Fehlt nur eine dieser Voraussetzungen, fällt der reale Zeitgewinn geringer aus.
Geschwindigkeit darf nicht erzwungen werden
Der maximale Volumenstrom sollte nicht ungeprüft auf den höchsten Herstellerwert gestellt werden. Filamenttyp, Farbe, Feuchtigkeit, Düsentemperatur und Materialzusätze beeinflussen die erreichbare Förderleistung.
Ein zu hoher Wert kann verursachen:
- Unterextrusion,
- schlechte Layerhaftung,
- matte oder raue Oberflächen,
- instabile Außenwände,
- schwache Bauteile,
- unsaubere Überhänge,
- zeitweise verstopfte Düsen.
Besonders Fremdfilamente sollten deshalb mit einem eigenen Volumenstromtest geprüft werden. Anschließend wird ein Sicherheitsabstand zum ersten sichtbaren Qualitätsverlust eingehalten.

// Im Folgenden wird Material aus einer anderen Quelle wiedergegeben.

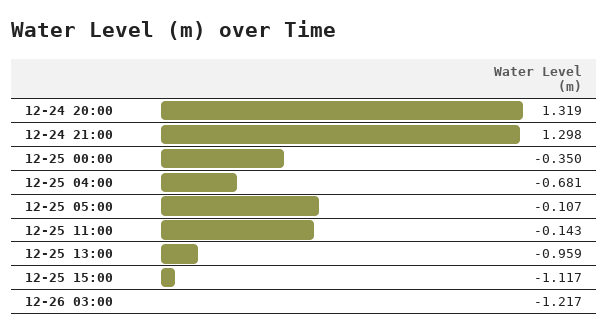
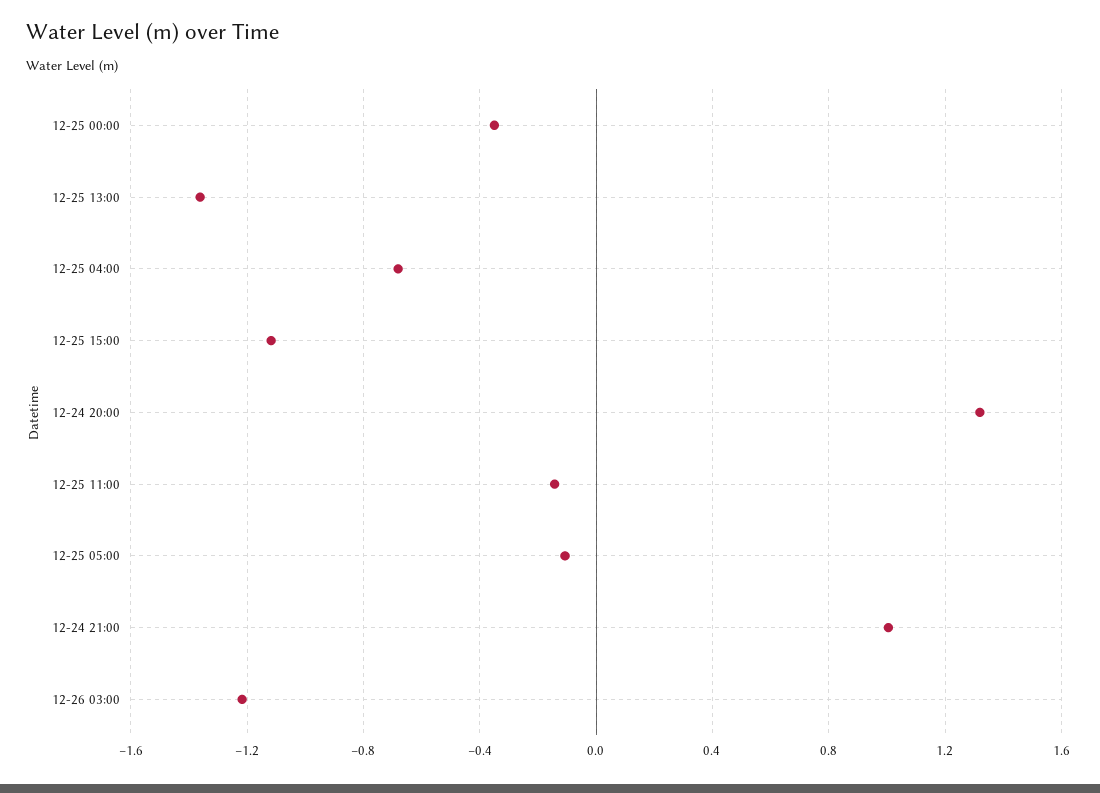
12-24 21:00: 1.298 -> 1
12-25 13:00: -0.959 -> -1.35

0,4, 0,6 oder 0,8 Millimeter?
Mit einer 0,4-mm-Düse ist der mögliche Zeitgewinn häufig geringer, weil das normale Hotend bereits einen beachtlichen Materialdurchsatz erreicht. Um deutlich über 24 bis 30 mm³/s zu gelangen, muss mit vergleichsweise hoher Geschwindigkeit gedruckt werden.
Größere Düsen benötigen bei identischer Geschwindigkeit wesentlich mehr Kunststoff. Das High-Flow-Prinzip ist deshalb bei 0,6 und 0,8 Millimetern besonders sinnvoll.
| Düsenvariante | Typischer Nutzen |
|---|---|
| 0,4 mm Standard | universelle Drucke, kleine bis mittlere Modelle |
| 0,4 mm High Flow | große Modelle schnell drucken, ohne die übliche Detailstufe aufzugeben |
| 0,6 mm High Flow | schnelle funktionale Bauteile, dickere Wände und Schichten |
| 0,8 mm High Flow | maximaler Durchsatz bei großen, groben oder stabilen Teilen |
Bei sehr kleinen Modellen kann eine größere Düse trotz höherem Durchsatz sogar ungeeignet sein, weil feine Strukturen verloren gehen oder vom Slicer nicht mehr dargestellt werden können.
Besonderheit beim X2
Der X2 besitzt einen Haupt- und einen Hilfsdruckkopf. Der Hauptdruckkopf arbeitet mit Direktantrieb und ist für Modellmaterial sowie hohe Druckqualität vorgesehen. Der Hilfsdruckkopf verwendet einen längeren Filamentweg und ist hauptsächlich für Supportmaterial gedacht.
Bambu Lab begrenzt die Hilfsextrusion auf niedrigere Geschwindigkeiten und Beschleunigungswerte. Ein High-Flow-Hotend am Hilfsdruckkopf bringt deshalb normalerweise kaum einen Zeitvorteil. Die verfügbare Schmelzleistung wird dort nicht annähernd ausgenutzt.
Für den X2 ist eine High-Flow-Düse daher vor allem am Hauptdruckkopf sinnvoll. Wird der zweite Druckkopf nur für Supportmaterial verwendet, genügt in den meisten Fällen ein normales Hotend mit demselben Düsendurchmesser.
Nicht für den P1S geeignet
Das FAH063 verwendet das Schnellwechselsystem der neueren Bambu-Drucker und passt nicht in den P1S. Es kann deshalb nicht als einfaches Geschwindigkeits-Upgrade für dieses Modell verwendet werden.
Für den P1S existieren andere High-Flow-Lösungen, beispielsweise kompatible Hotends von Drittanbietern. Dabei müssen jedoch passende Slicerprofile, Materialgrenzen und mögliche Auswirkungen auf Garantie oder Gewährleistung berücksichtigt werden.
Fazit
Das Bambu Lab FAH063 kann die Druckzeit deutlich verkürzen – allerdings nur bei Druckaufträgen, die das normale Hotend tatsächlich an seine Durchflussgrenze bringen. Die größten Vorteile entstehen bei großen Modellen, langen Druckbahnen, hohem Füllungsanteil sowie 0,6- und 0,8-mm-Düsen.
Bei kleinen Objekten, feinen Schriften, häufigen Richtungswechseln oder mehrfarbigen AMS-Drucken bleibt der Zeitgewinn gering. Dort bestimmen Beschleunigung, Kühlung und Filamentwechsel die Gesamtdauer.
Die beworbenen bis zu 30 Prozent sind somit unter geeigneten Bedingungen erreichbar, aber kein pauschaler Wert. Das FAH063 ist vor allem für Anwender interessant, die regelmäßig große oder materialintensive Bauteile produzieren und ihre vorhandene Druckerleistung mit korrekt abgestimmten Filamentprofilen ausnutzen.